The interview with Hassabis underlined recent progress in our ability to carry out scientific analyzes, especially in biology. Use more than 2 million researchers Alphabhe said the Deepmind program has developed. “We have all folded proteins known to science, every 200 mn. . . (T) The rule of thumb is that a doctoral student accepts its entire doctorate to find the structure of a protein. Therefore, 200 million doctoral thesis would have taken a billion years. And we only gave that for free in the world. “This is” science at digital speed “. The possibility that opened us in front of us has enormous acceleration of medical progress. In fact, we could have the next 50 to 100 years of normal progress in five to ten years.

On the whole, Amodei argued, we can “imagine”A country with genius in a data centerOne who may have made the Chinese even cheaper than before. But are they really genius? My test would be whether KI could produce Einstein’s general theory of relativity in view of the knowledge of all physics until 1906.

It seems plausible that the effects of such a problem -solving capacity, whether “awesome” or not, should be remarkable. Among other things, it could accelerate improvements in knowledge and productivity growth and the spread of prosperity. Both are desirable. In recent decades, the increase in “total factor productivity” – the best degree of technical progress – has been modest. In addition, large numbers still live in extreme poverty and, depressing, The progress has slowed down.

Line diagram of growth in total factor productivity (average annual growth in the past five years, %*) shows that there has been no signs of acceleration of technical progress so far

However, it is also obvious that accelerated progress can also lead to difficulties. The structure of the labor market could change massively, for example with a strong decline in demand for employees whose assets are trained, but largely routinely, intelligence. The forecasts of such effects vary. A 2023 Paper By Erik Brynjolfson and Gabriel Unger notes that the effects on productivity in the entire computer revolution, as it applies during the entire computer revolution, could be modest. This time, however, it may be different, with increasing productivity, but correspondingly great and disruptive economic and social changes. Depending on how society reacts, a successful AI can lead to “techno-foosalism” with even greater concentrations of prosperity. The invention of a large number of new treatments can significantly increase the costs of health care and the costs for coping with much prolonged life, even if they are healthier in balance. Are people ready to live next to their great -grandparents? Apparently good things could create real challenges.
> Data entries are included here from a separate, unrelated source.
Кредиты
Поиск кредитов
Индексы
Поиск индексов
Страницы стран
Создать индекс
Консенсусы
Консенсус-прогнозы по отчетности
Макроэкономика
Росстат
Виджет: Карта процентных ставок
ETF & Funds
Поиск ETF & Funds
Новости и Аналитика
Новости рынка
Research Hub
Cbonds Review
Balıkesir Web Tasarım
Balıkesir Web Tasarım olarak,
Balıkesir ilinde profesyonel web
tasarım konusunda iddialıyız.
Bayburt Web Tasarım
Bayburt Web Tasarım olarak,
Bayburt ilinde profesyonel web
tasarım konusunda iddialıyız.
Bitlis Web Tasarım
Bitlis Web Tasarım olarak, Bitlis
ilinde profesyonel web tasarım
Two thirds of the current professions could be affected by AI

In addition, the development of the planned AI poses great risks. How do you control your use by villain actors, including enemy states, terrorists and mass murderers? What moral judgments do you allow AI in warfare? How do you control the use of AI in surveillance? Will “Big Brother” be watching us more and more? What do we do again against the production of counterfeits and fake news? How does freedom survive all of these threats?

Hassabis is clear that we need effective global limits to use AI. Will China and the United States work together in a time of broken international cooperation and contempt for the idea of ​​a “rules on international order” to protect AI? It appears unlikely, not least because they have different views of how such technologies should be used.
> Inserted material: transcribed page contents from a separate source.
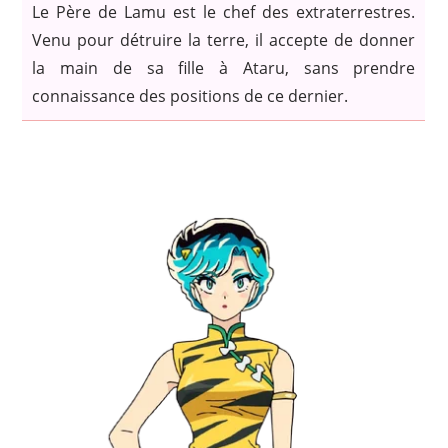
Le Père de Lamu est le chef des extraterrestres.
Venu pour détruire la terre, il accepte de donner
la main de sa fille à Ataru, sans prendre
connaissance des positions de ce dernier.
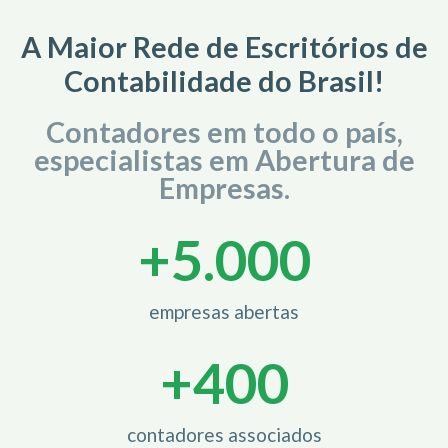
A Maior Rede de Escritórios de
Contabilidade do Brasil!
Contadores em todo o país,
especialistas em Abertura de
Empresas.
+
5.000
empresas abertas
+
400
contadores associados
Already in 2015 I wrote a generally skeptical Article On the (modest) likely effects on the productivity of new technologies. The next few years could finally prove the opposite. But I also noticed that if we approached instead “The singularity” – Artificial intelligence that exceeds all human intelligence – everything has to change.
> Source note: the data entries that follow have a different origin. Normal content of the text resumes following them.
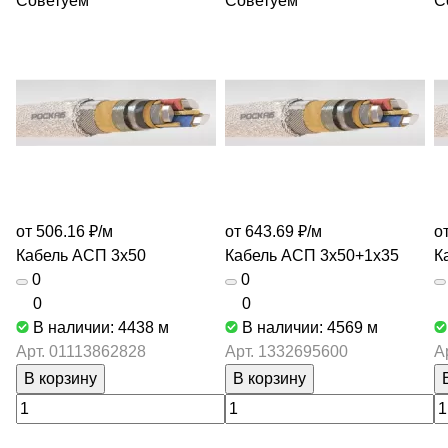
Советуем
Советуем
С
от 506.16 ₽/
м
от 643.69 ₽/
м
о
Кабель АСП 3х50
Кабель АСП 3х50+1х35
К
0
0
0
0
В наличии: 4438
м
В наличии: 4569
м
Арт.
01113862828
Арт.
1332695600
А
В корзину
В корзину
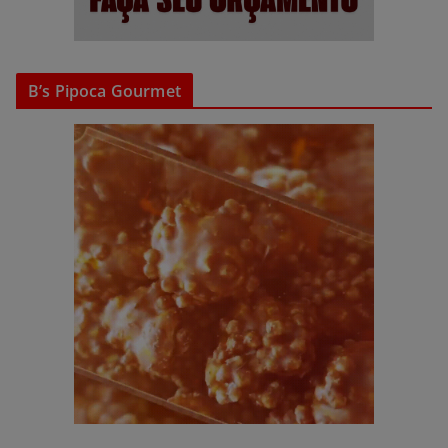
B’s Pipoca Gourmet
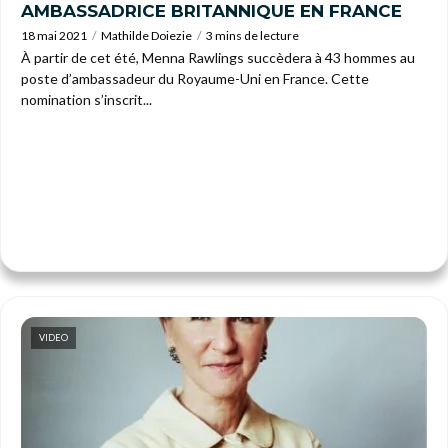
AMBASSADRICE BRITANNIQUE EN FRANCE
18 mai 2021
Mathilde Doiezie
3 mins de lecture
À partir de cet été, Menna Rawlings succèdera à 43 hommes au
poste d’ambassadeur du Royaume-Uni en France. Cette
nomination s’inscrit...
VIDEO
One of the great ideas with Frank Herbert dune Series is that in the distant past (our future) humanity has led a successful jihad against machines that think. After that, people had to be superhuman. A leading character explained That “people had made these machines to be used to use our feeling of beauty, our necessary selfom from which we make living judgments. Of course, the machines were destroyed. “

This concern could prove to be wise. But I am realistic: AI is made of Pandora’s box.